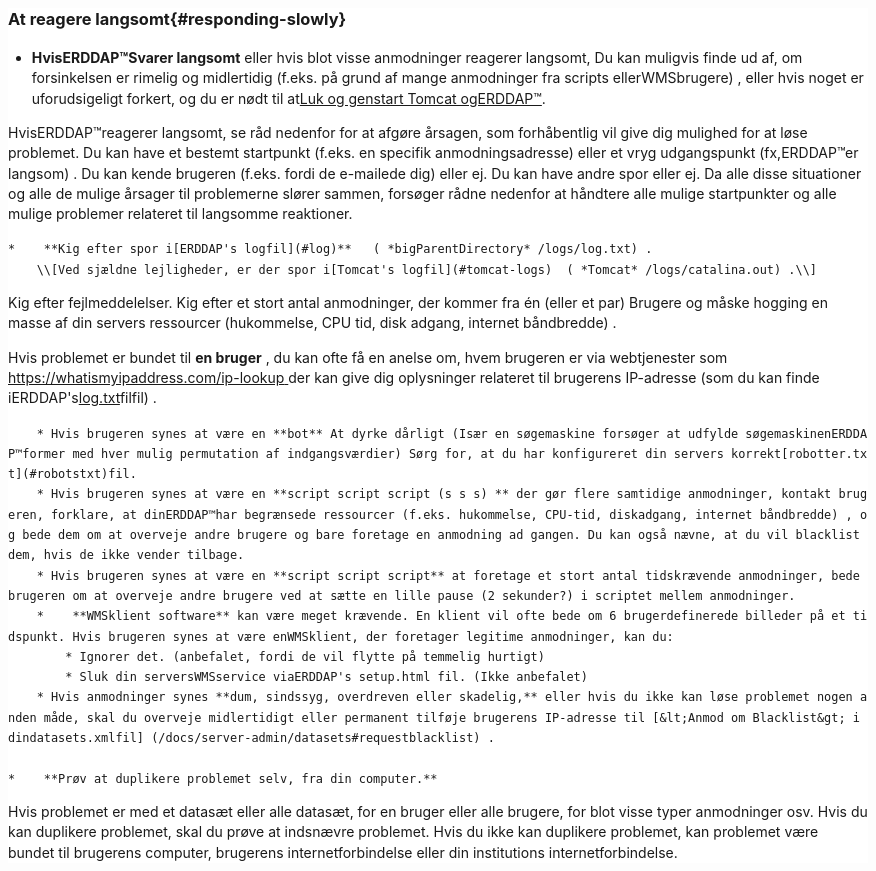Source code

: ### At reagere langsomt{#responding-slowly} 
*    **HvisERDDAP™Svarer langsomt** eller hvis blot visse anmodninger reagerer langsomt,
Du kan muligvis finde ud af, om forsinkelsen er rimelig og midlertidig (f.eks. på grund af mange anmodninger fra scripts ellerWMSbrugere) , eller hvis noget er uforudsigeligt forkert, og du er nødt til at[Luk og genstart Tomcat ogERDDAP™](#shut-down-and-restart).
    
HvisERDDAP™reagerer langsomt, se råd nedenfor for at afgøre årsagen, som forhåbentlig vil give dig mulighed for at løse problemet.
Du kan have et bestemt startpunkt (f.eks. en specifik anmodningsadresse) eller et vryg udgangspunkt (fx,ERDDAP™er langsom) .
Du kan kende brugeren (f.eks. fordi de e-mailede dig) eller ej.
Du kan have andre spor eller ej.
Da alle disse situationer og alle de mulige årsager til problemerne slører sammen, forsøger rådne nedenfor at håndtere alle mulige startpunkter og alle mulige problemer relateret til langsomme reaktioner.
    
    *    **Kig efter spor i[ERDDAP's logfil](#log)**   ( *bigParentDirectory* /logs/log.txt) .
        \\[Ved sjældne lejligheder, er der spor i[Tomcat's logfil](#tomcat-logs)  ( *Tomcat* /logs/catalina.out) .\\]  
Kig efter fejlmeddelelser.
Kig efter et stort antal anmodninger, der kommer fra én (eller et par) Brugere og måske hogging en masse af din servers ressourcer (hukommelse, CPU tid, disk adgang, internet båndbredde) .
        
Hvis problemet er bundet til **en bruger** , du kan ofte få en anelse om, hvem brugeren er via webtjenester som[ https://whatismyipaddress.com/ip-lookup ](https://whatismyipaddress.com/ip-lookup)der kan give dig oplysninger relateret til brugerens IP-adresse (som du kan finde iERDDAP's[log.txt](#log)filfil) .
        
        * Hvis brugeren synes at være en **bot** At dyrke dårligt (Især en søgemaskine forsøger at udfylde søgemaskinenERDDAP™former med hver mulig permutation af indgangsværdier) Sørg for, at du har konfigureret din servers korrekt[robotter.txt](#robotstxt)fil.
        * Hvis brugeren synes at være en **script script script (s s s) ** der gør flere samtidige anmodninger, kontakt brugeren, forklare, at dinERDDAP™har begrænsede ressourcer (f.eks. hukommelse, CPU-tid, diskadgang, internet båndbredde) , og bede dem om at overveje andre brugere og bare foretage en anmodning ad gangen. Du kan også nævne, at du vil blacklist dem, hvis de ikke vender tilbage.
        * Hvis brugeren synes at være en **script script script** at foretage et stort antal tidskrævende anmodninger, bede brugeren om at overveje andre brugere ved at sætte en lille pause (2 sekunder?) i scriptet mellem anmodninger.
        *    **WMSklient software** kan være meget krævende. En klient vil ofte bede om 6 brugerdefinerede billeder på et tidspunkt. Hvis brugeren synes at være enWMSklient, der foretager legitime anmodninger, kan du:
            * Ignorer det. (anbefalet, fordi de vil flytte på temmelig hurtigt) 
            * Sluk din serversWMSservice viaERDDAP's setup.html fil. (Ikke anbefalet) 
        * Hvis anmodninger synes **dum, sindssyg, overdreven eller skadelig,** eller hvis du ikke kan løse problemet nogen anden måde, skal du overveje midlertidigt eller permanent tilføje brugerens IP-adresse til [&lt;Anmod om Blacklist&gt; i dindatasets.xmlfil] (/docs/server-admin/datasets#requestblacklist) .
             
    *    **Prøv at duplikere problemet selv, fra din computer.**   
Hvis problemet er med et datasæt eller alle datasæt, for en bruger eller alle brugere, for blot visse typer anmodninger osv.
Hvis du kan duplikere problemet, skal du prøve at indsnævre problemet.
Hvis du ikke kan duplikere problemet, kan problemet være bundet til brugerens computer, brugerens internetforbindelse eller din institutions internetforbindelse.
         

+ + + + +

## What the exercise asks
Every line that holds the string "blot" must be copied from the records above.

## Written solution
*    **HvisERDDAP™Svarer langsomt** eller hvis blot visse anmodninger reagerer langsomt,
Hvis problemet er med et datasæt eller alle datasæt, for en bruger eller alle brugere, for blot visse typer anmodninger osv.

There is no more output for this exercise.